Se puede asumir e incluso comprender que, dado las carestías económicas del momento actual que nos envuelve y otras circunstancias adyacentes, el Obispado de Cádiz y Ceuta, como institución propietaria del templo, no cumpliera en su momento con lo exigido en la Ley de Patrimonio, pero lo que no se entiende es que además, tarde en demasía en responder ante una ley de rango superior, la de Cristo, sobre su probable y única responsabilidad en el actual cierre permanente al culto del edificio, así como del destino de los últimos recursos teóricamente cedidos por la Ciudad Autónoma para el fin de las obras. Creo que las auditorías solo tenemos que hacerlas en todos los rincones de nuestras almas.

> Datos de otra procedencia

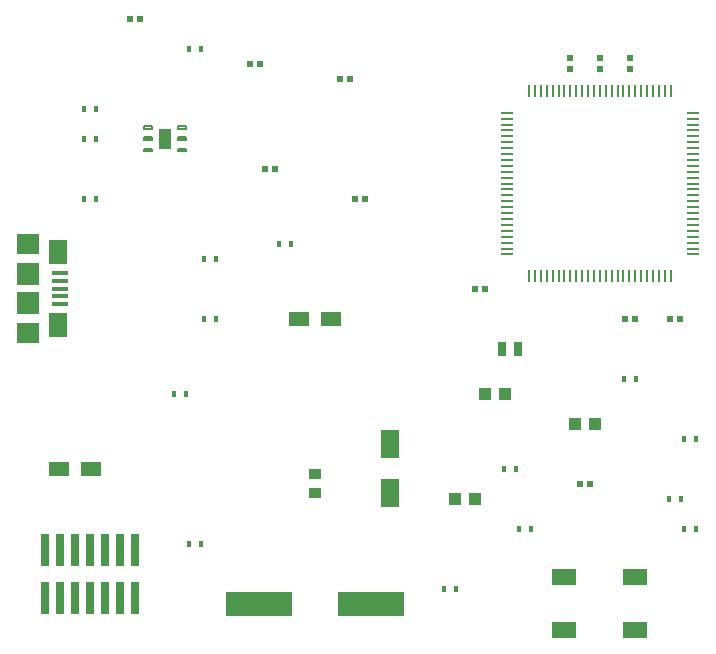
<source format=gbr>
G04 EAGLE Gerber RS-274X export*
G75*
%MOMM*%
%FSLAX34Y34*%
%LPD*%
%INSolderpaste Top*%
%IPPOS*%
%AMOC8*
5,1,8,0,0,1.08239X$1,22.5*%
G01*
%ADD10R,1.100000X1.000000*%
%ADD11R,0.350000X0.600000*%
%ADD12R,1.700000X1.300000*%
%ADD13R,0.500000X0.600000*%
%ADD14R,1.000000X0.900000*%
%ADD15R,1.350000X0.400000*%
%ADD16R,1.600000X2.100000*%
%ADD17R,1.900000X1.800000*%
%ADD18R,1.900000X1.900000*%
%ADD19R,0.740000X2.790000*%
%ADD20R,0.540000X0.600000*%
%ADD21R,0.600000X0.540000*%
%ADD22R,0.560000X0.600000*%
%ADD23R,2.100000X1.400000*%
%ADD24R,1.550000X2.400000*%
%ADD25R,1.125000X0.250000*%
%ADD26R,0.250000X1.125000*%
%ADD27R,1.140000X1.660000*%
%ADD28C,0.200000*%
%ADD29R,5.600000X2.100000*%
%ADD30R,0.800000X1.300000*%


D10*
X410600Y241300D03*
X427600Y241300D03*
D11*
X566250Y152400D03*
X576750Y152400D03*
X172550Y304800D03*
X183050Y304800D03*
X375750Y76200D03*
X386250Y76200D03*
X578950Y203200D03*
X589450Y203200D03*
X172550Y355600D03*
X183050Y355600D03*
X439250Y127000D03*
X449750Y127000D03*
X528150Y254000D03*
X538650Y254000D03*
D12*
X253200Y304800D03*
X280200Y304800D03*
D11*
X236050Y368300D03*
X246550Y368300D03*
D12*
X50000Y177800D03*
X77000Y177800D03*
D10*
X486800Y215900D03*
X503800Y215900D03*
D11*
X426550Y177800D03*
X437050Y177800D03*
X159850Y533400D03*
X170350Y533400D03*
D10*
X385200Y152400D03*
X402200Y152400D03*
D11*
X70950Y482600D03*
X81450Y482600D03*
X70950Y457200D03*
X81450Y457200D03*
X70950Y406400D03*
X81450Y406400D03*
X578950Y127000D03*
X589450Y127000D03*
X159850Y114300D03*
X170350Y114300D03*
X147150Y241300D03*
X157650Y241300D03*
D13*
X300300Y406400D03*
X309300Y406400D03*
X224100Y431800D03*
X233100Y431800D03*
X211400Y520700D03*
X220400Y520700D03*
D14*
X266700Y157100D03*
X266700Y173100D03*
D15*
X50800Y330200D03*
X50800Y336700D03*
X50800Y323700D03*
X50800Y343200D03*
X50800Y317200D03*
D16*
X49550Y361200D03*
X49550Y299200D03*
D17*
X24050Y368200D03*
X24050Y292200D03*
D18*
X24050Y342200D03*
X24050Y318200D03*
D19*
X38100Y68550D03*
X38100Y109250D03*
X50800Y68550D03*
X50800Y109250D03*
X63500Y68550D03*
X63500Y109250D03*
X76200Y68550D03*
X76200Y109250D03*
X88900Y68550D03*
X88900Y109250D03*
X101600Y68550D03*
X101600Y109250D03*
X114300Y68550D03*
X114300Y109250D03*
D20*
X567180Y304800D03*
X575820Y304800D03*
X529080Y304800D03*
X537720Y304800D03*
D21*
X533400Y516380D03*
X533400Y525020D03*
X508000Y516380D03*
X508000Y525020D03*
X482600Y516380D03*
X482600Y525020D03*
D20*
X109980Y558800D03*
X118620Y558800D03*
X402080Y330200D03*
X410720Y330200D03*
X287780Y508000D03*
X296420Y508000D03*
D22*
X490950Y165100D03*
X499650Y165100D03*
D23*
X478000Y86000D03*
X538000Y86000D03*
X478000Y41000D03*
X538000Y41000D03*
D24*
X330200Y156800D03*
X330200Y198800D03*
D25*
X429500Y479100D03*
X429500Y474100D03*
X429500Y469100D03*
X429500Y464100D03*
X429500Y459100D03*
X429500Y454100D03*
X429500Y449100D03*
X429500Y444100D03*
X429500Y439100D03*
X429500Y434100D03*
X429500Y429100D03*
X429500Y424100D03*
X429500Y419100D03*
X429500Y414100D03*
X429500Y409100D03*
X429500Y404100D03*
X429500Y399100D03*
X429500Y394100D03*
X429500Y389100D03*
X429500Y384100D03*
X429500Y379100D03*
X429500Y374100D03*
X429500Y369100D03*
X429500Y364100D03*
X429500Y359100D03*
D26*
X448000Y340600D03*
X453000Y340600D03*
X458000Y340600D03*
X463000Y340600D03*
X468000Y340600D03*
X473000Y340600D03*
X478000Y340600D03*
X483000Y340600D03*
X488000Y340600D03*
X493000Y340600D03*
X498000Y340600D03*
X503000Y340600D03*
X508000Y340600D03*
X513000Y340600D03*
X518000Y340600D03*
X523000Y340600D03*
X528000Y340600D03*
X533000Y340600D03*
X538000Y340600D03*
X543000Y340600D03*
X548000Y340600D03*
X553000Y340600D03*
X558000Y340600D03*
X563000Y340600D03*
X568000Y340600D03*
D25*
X586500Y359100D03*
X586500Y364100D03*
X586500Y369100D03*
X586500Y374100D03*
X586500Y379100D03*
X586500Y384100D03*
X586500Y389100D03*
X586500Y394100D03*
X586500Y399100D03*
X586500Y404100D03*
X586500Y409100D03*
X586500Y414100D03*
X586500Y419100D03*
X586500Y424100D03*
X586500Y429100D03*
X586500Y434100D03*
X586500Y439100D03*
X586500Y444100D03*
X586500Y449100D03*
X586500Y454100D03*
X586500Y459100D03*
X586500Y464100D03*
X586500Y469100D03*
X586500Y474100D03*
X586500Y479100D03*
D26*
X568000Y497600D03*
X563000Y497600D03*
X558000Y497600D03*
X553000Y497600D03*
X548000Y497600D03*
X543000Y497600D03*
X538000Y497600D03*
X533000Y497600D03*
X528000Y497600D03*
X523000Y497600D03*
X518000Y497600D03*
X513000Y497600D03*
X508000Y497600D03*
X503000Y497600D03*
X498000Y497600D03*
X493000Y497600D03*
X488000Y497600D03*
X483000Y497600D03*
X478000Y497600D03*
X473000Y497600D03*
X468000Y497600D03*
X463000Y497600D03*
X458000Y497600D03*
X453000Y497600D03*
X448000Y497600D03*
D27*
X139700Y457200D03*
D28*
X150850Y448700D02*
X157250Y448700D01*
X157250Y446700D01*
X150850Y446700D01*
X150850Y448700D01*
X150850Y448600D02*
X157250Y448600D01*
X157250Y458200D02*
X150850Y458200D01*
X157250Y458200D02*
X157250Y456200D01*
X150850Y456200D01*
X150850Y458200D01*
X150850Y458100D02*
X157250Y458100D01*
X157250Y467700D02*
X150850Y467700D01*
X157250Y467700D02*
X157250Y465700D01*
X150850Y465700D01*
X150850Y467700D01*
X150850Y467600D02*
X157250Y467600D01*
X128550Y465700D02*
X122150Y465700D01*
X122150Y467700D01*
X128550Y467700D01*
X128550Y465700D01*
X128550Y467600D02*
X122150Y467600D01*
X122150Y456200D02*
X128550Y456200D01*
X122150Y456200D02*
X122150Y458200D01*
X128550Y458200D01*
X128550Y456200D01*
X128550Y458100D02*
X122150Y458100D01*
X122150Y446700D02*
X128550Y446700D01*
X122150Y446700D02*
X122150Y448700D01*
X128550Y448700D01*
X128550Y446700D01*
X128550Y448600D02*
X122150Y448600D01*
D29*
X219200Y63500D03*
X314200Y63500D03*
D30*
X424800Y279400D03*
X438800Y279400D03*
M02*

</source>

San Francisco es un monumento tan importante en nuestra querida ciudad, que sin necesidad de colocarle banderas y nuevas campanas, debería remover el tímpano y la conciencia de todos, principalmente de nosotros los cristianos, que se nos llena rápidamente la boca de defender el sentimiento, el mensaje y la doctrina de Cristo resucitado. San Francisco, también es Ceuta. Es más antigua que el título de Ciudad Autónoma, porque sus lustrosos y ancestrales cimientos estaban ahí mucho antes de que nuestra urbe fuera definida y titulada como Ciudad Autónoma por la que todos luchamos en su día.

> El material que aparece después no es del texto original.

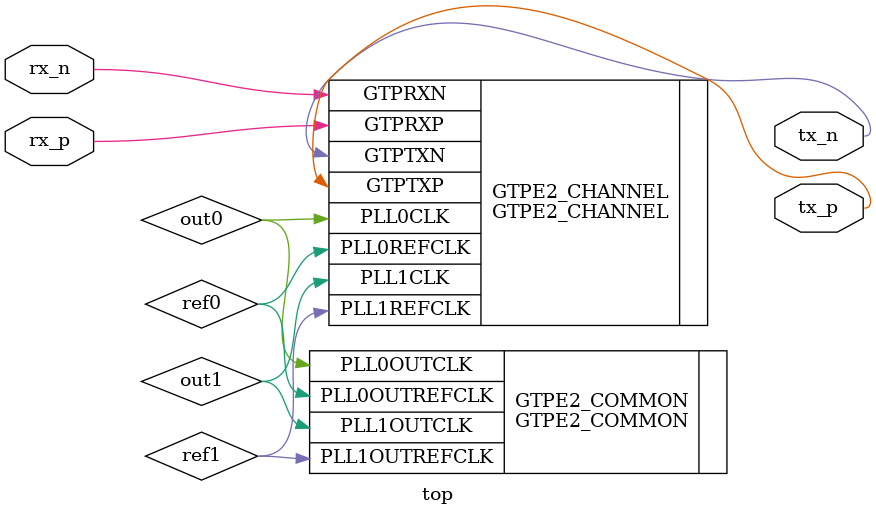
<source format=v>
module top (
    input  wire rx_n,
    input  wire rx_p,
    output wire tx_n,
    output wire tx_p
);

  wire out0, out1, ref0, ref1;

  GTPE2_CHANNEL GTPE2_CHANNEL (
      .GTPRXN(rx_n),
      .GTPRXP(rx_p),
      .GTPTXN(tx_n),
      .GTPTXP(tx_p),
      .PLL0CLK(out0),
      .PLL0REFCLK(ref0),
      .PLL1CLK(out1),
      .PLL1REFCLK(ref1)
  );

  GTPE2_COMMON #(
      .PLL0_FBDIV(3'd5),
      .PLL0_FBDIV_45(3'd4),
      .PLL0_REFCLK_DIV(1'd1)
  ) GTPE2_COMMON (
      .PLL0OUTCLK(out0),
      .PLL0OUTREFCLK(ref0),
      .PLL1OUTCLK(out1),
      .PLL1OUTREFCLK(ref1)
  );

endmodule

</source>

Para poner de nuevo al culto a San Francisco no hay que colocarle banderas ni sordas campanas colgadas desde lo más alto, ni buscar justificaciones administrativas de palacio que siempre van despacio y que a pocos convencen. El movimiento se demuestra andando. Sólo hay que quererla, valorarla y ponerle la mayor de las banderas auditivas, activando el dulce sonido de las nuevas campanas doblando sin cesar por su inminente y ansiada apertura. Si así se hiciera podríamos todos responder a la famosa pregunta del título de la novela de Ernest Hemingway ¿Por quién doblan las campanas? Si las sentimos primero en nuestro corazón y luego en nuestros oídos podríamos decir todos que somos buenos caballas y algunos hasta buenos cristianos porque amamos nuestro secular patrimonio físico y espiritual, y que hemos hecho todo lo posible antes de que termine esta primavera para que esas banderas de estirpe campanera colocadas en sus esbeltas torres, mástiles de fe verdadera y de bella vista marinera, no sean usadas a la ligera como un símbolo frío, de sabor metálico e inerte, que tape nuestras conciencias y su silencio permanente ensordezca nuestros oídos y perturbe nuestra mente.
Madre Mía alivia las penas de mi alma, Cristo Mío dame toda tu humildad para reconocer los errores de mis obras, y paciencia para convivir con ellos.